*PROBLEM TO SOLVE:* As the answer, set down the lines below from the one containing "Superconducting magnets and" through the one containing "Superconducting magnets can", exactly and inclusively, and no others.

Segment Start: DATA RECORDS

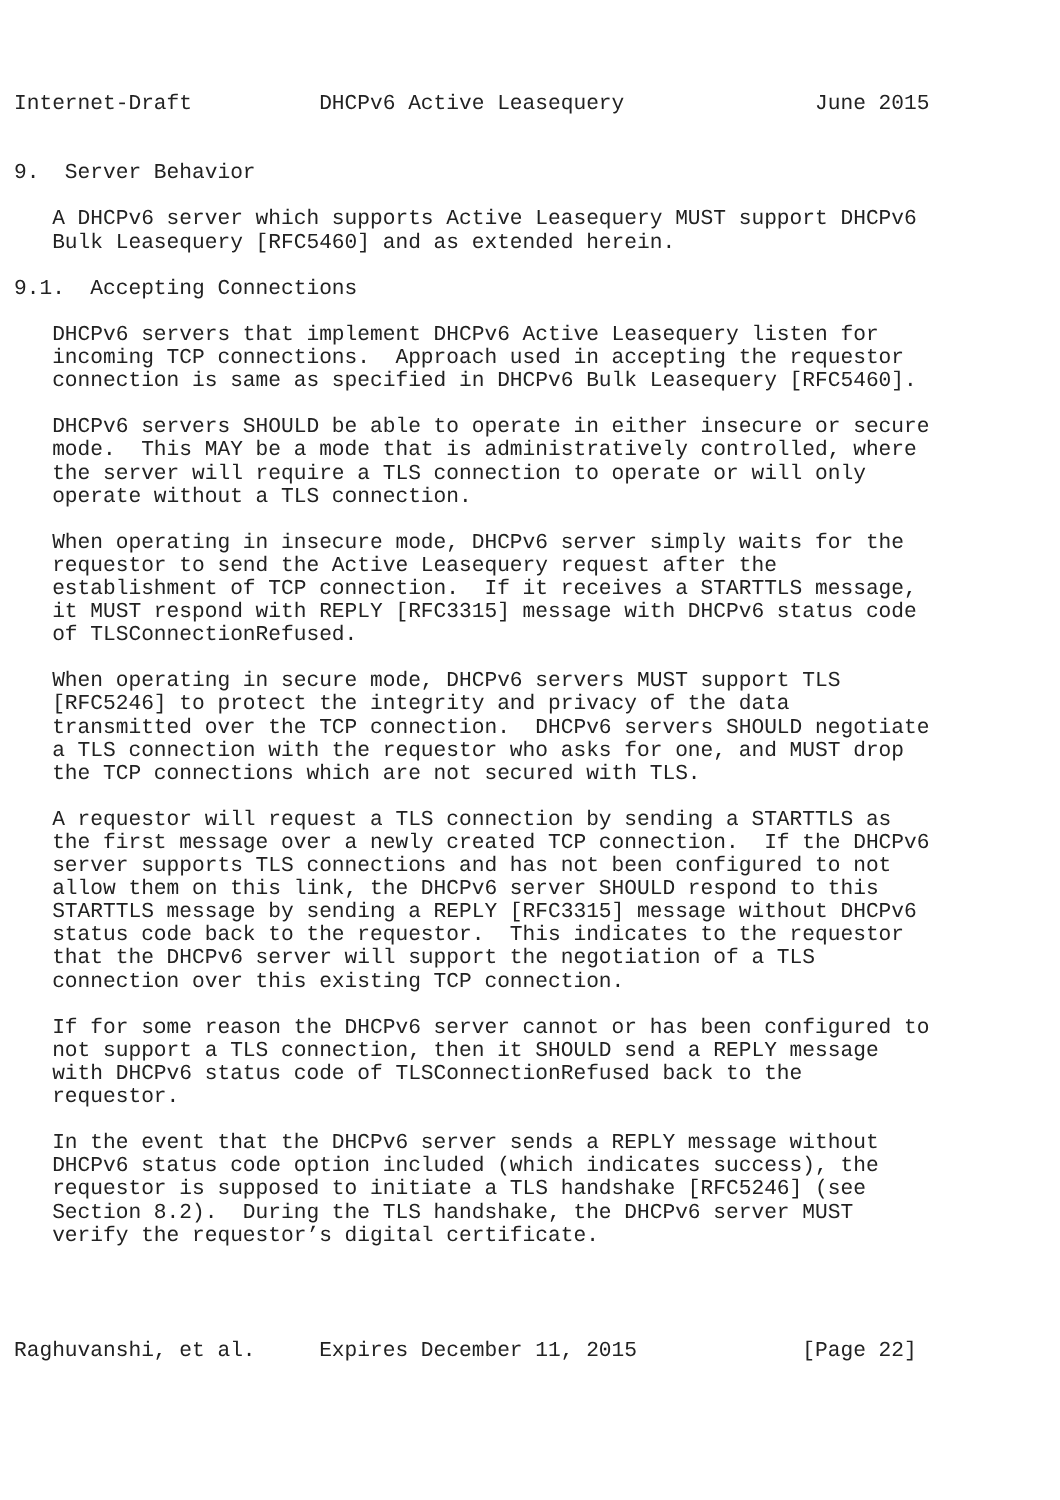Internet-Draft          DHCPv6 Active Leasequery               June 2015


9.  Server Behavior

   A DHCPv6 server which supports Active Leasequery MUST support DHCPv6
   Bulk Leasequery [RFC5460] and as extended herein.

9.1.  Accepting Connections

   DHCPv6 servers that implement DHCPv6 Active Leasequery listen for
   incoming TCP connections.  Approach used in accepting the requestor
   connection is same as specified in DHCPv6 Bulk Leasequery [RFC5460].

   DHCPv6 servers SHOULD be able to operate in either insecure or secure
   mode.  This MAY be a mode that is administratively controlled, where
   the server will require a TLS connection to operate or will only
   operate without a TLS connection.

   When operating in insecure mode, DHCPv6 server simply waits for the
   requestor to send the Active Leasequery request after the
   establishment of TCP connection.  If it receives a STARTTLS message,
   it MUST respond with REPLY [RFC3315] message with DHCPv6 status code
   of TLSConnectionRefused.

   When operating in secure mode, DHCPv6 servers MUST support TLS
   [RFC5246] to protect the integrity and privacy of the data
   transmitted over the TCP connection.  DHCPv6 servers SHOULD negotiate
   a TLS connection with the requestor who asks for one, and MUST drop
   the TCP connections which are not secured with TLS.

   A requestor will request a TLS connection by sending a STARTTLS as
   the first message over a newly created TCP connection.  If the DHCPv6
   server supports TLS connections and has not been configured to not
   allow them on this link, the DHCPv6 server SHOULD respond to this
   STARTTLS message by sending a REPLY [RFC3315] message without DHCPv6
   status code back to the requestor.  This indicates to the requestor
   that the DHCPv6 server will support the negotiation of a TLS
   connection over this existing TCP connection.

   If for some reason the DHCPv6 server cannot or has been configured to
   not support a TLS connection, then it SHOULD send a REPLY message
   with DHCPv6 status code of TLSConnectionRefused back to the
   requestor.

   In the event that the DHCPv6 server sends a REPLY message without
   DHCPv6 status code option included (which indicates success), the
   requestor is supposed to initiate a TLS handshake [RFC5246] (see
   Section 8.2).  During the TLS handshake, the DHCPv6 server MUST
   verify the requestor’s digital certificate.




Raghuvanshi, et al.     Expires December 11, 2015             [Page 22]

Segment End: DATA RECORDS
Segment Start: DATA RECORDS

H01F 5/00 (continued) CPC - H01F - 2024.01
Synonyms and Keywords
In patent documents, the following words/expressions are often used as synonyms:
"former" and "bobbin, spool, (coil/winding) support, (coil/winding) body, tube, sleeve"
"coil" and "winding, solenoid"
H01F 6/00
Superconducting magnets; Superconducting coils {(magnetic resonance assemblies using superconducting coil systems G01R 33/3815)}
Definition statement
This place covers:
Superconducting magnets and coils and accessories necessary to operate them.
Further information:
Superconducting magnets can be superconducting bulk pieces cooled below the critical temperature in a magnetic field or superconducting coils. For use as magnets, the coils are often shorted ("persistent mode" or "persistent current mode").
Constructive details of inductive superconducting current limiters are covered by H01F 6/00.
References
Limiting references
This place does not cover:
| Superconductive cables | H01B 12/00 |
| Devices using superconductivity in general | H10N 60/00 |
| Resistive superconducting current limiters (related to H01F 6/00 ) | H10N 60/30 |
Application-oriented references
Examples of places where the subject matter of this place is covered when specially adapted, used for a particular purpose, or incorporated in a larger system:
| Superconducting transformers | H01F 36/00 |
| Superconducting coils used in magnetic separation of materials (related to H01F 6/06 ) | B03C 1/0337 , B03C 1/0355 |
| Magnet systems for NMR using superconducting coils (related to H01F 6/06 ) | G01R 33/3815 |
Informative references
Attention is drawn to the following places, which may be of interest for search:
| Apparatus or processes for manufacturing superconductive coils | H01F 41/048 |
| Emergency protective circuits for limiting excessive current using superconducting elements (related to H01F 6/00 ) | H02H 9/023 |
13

Segment End: DATA RECORDS

*FINAL ANSWER:*
Superconducting magnets and coils and accessories necessary to operate them.
Further information:
Superconducting magnets can be superconducting bulk pieces cooled below the critical temperature in a magnetic field or superconducting coils. For use as magnets, the coils are often shorted ("persistent mode" or "persistent current mode").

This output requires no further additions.